Theorising the 'human subject' in biomedical research: international clinical trials and bioethics discourses in contemporary Sri Lanka.
Sariola S., Simpson B.
The global spread of clinical trials activity is accompanied by a parallel growth in research governance and human subject protection. In this paper we analyse how dominant ideas of the 'human subject' in clinical trials are played out in countries that are deemed to be scientifically under-developed. Specifically, we show how rhetorics of individualism, rationality and autonomy implicit in international ethical guidelines governing human subject research are operationalised and localised. We give insights into the ways in which new knowledge forms become embedded in practice. Using the recent upsurge in clinical trials in Sri Lanka as a case study, based on interviews with 23 doctors and researchers carried out during ethnographic fieldwork between 2008-2009, this article explores the tensions that arise for doctors involved with the promotion of bioethics and the attempts to bring local research governance up to international standards.
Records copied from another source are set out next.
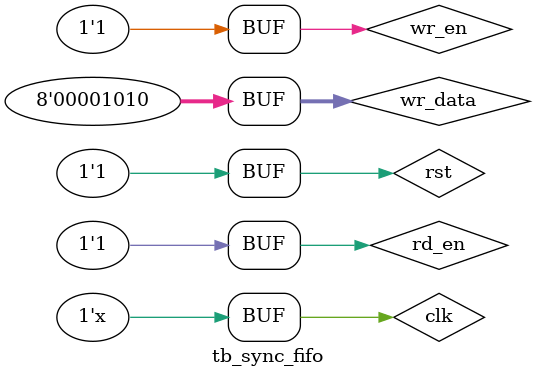
<source format=v>
`timescale 1ns / 1ps

module tb_sync_fifo(

    );
    reg clk, rst, wr_en, rd_en;
    reg [7:0] wr_data;
    wire [7:0] rd_data;
    wire full, empty;
    wire [3:0] wr_ptr, rd_ptr;
    
    sync_fifo fo(.clk(clk), .rst_n(rst), .wr_data(wr_data), .rd_data(rd_data), .full(full),
                    .empty(empty), .wr_ptr(wr_ptr), .rd_ptr(rd_ptr), .wr_en(wr_en), .rd_en(rd_en) );
                    
    initial
        begin
            clk = 1'b0; 
            rst = 1'b0; #3 rst = 1'b1;
        end
        
    always #5 clk = ~clk;
    
    initial 
        begin
            wr_en = 1'b1; rd_en = 1'b0;
            #2 wr_data = 8'd1;
            #10 wr_data = 8'd2; //rd_en = 1'b1;
            #10 wr_data = 8'd3; 
            #10 wr_data = 8'd4;//rd_en = 1'b0;
            #10 wr_data = 8'd5;
            #10 wr_data = 8'd6;rd_en = 1'b1;
            #10 wr_data = 8'd7;
            #10 wr_data = 8'd8;//rd_en = 1'b0;
            #10 wr_data = 8'd9;//rd_en = 1'b1;
            #10 wr_data = 8'd10;
            //#10 rd_en = 1'b0;
        end
endmodule

</source>
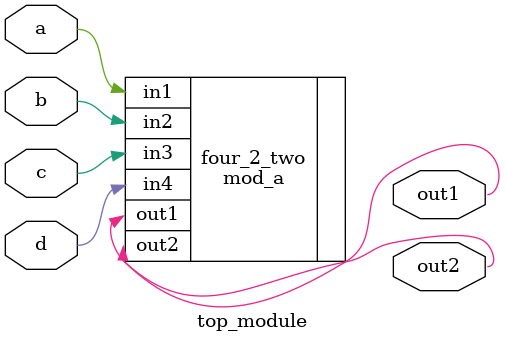
<source format=v>
module top_module ( 
    input a, 
    input b, 
    input c,
    input d,
    output out1,
    output out2
);
    mod_a four_2_two(.in1(a), .in2(b), .in3(c), .in4(d), .out1(out1), .out2(out2) );

endmodule

</source>
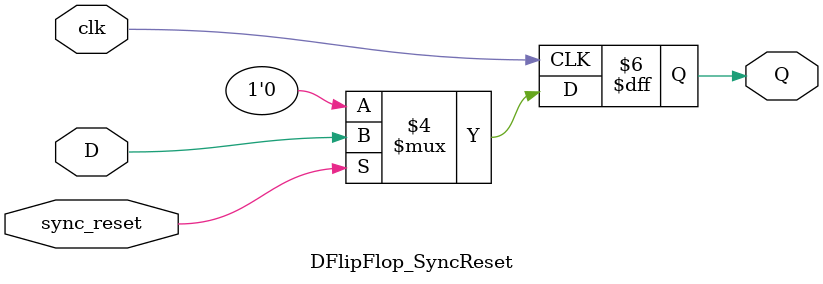
<source format=v>
module DFlipFlop_SyncReset(D,clk,sync_reset,Q);

	input D; 
	input clk; 
	input sync_reset;
	output reg Q; 
	
	always @(posedge clk) begin
	
		if(!sync_reset) begin
			Q <= 1'b0; 
		end else begin
			Q <= D; 
		end
		
	end
	
endmodule 
</source>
The doctors and researchers intercept, interpret and critique the notions of human subject implicit in new forms of research governance. From their accounts we have identified two concerns. The first is a critique of dominant ideas of the 'human subject' that is informed by ideas of patiency rooted in paternalistic notions of the doctor-patient relationship. Second, 'human subjects' are seen as gendered, and located within family relationships. Both of these bring into question the research subjects' ability to give informed consent and compromise the ideal of an autonomous subject.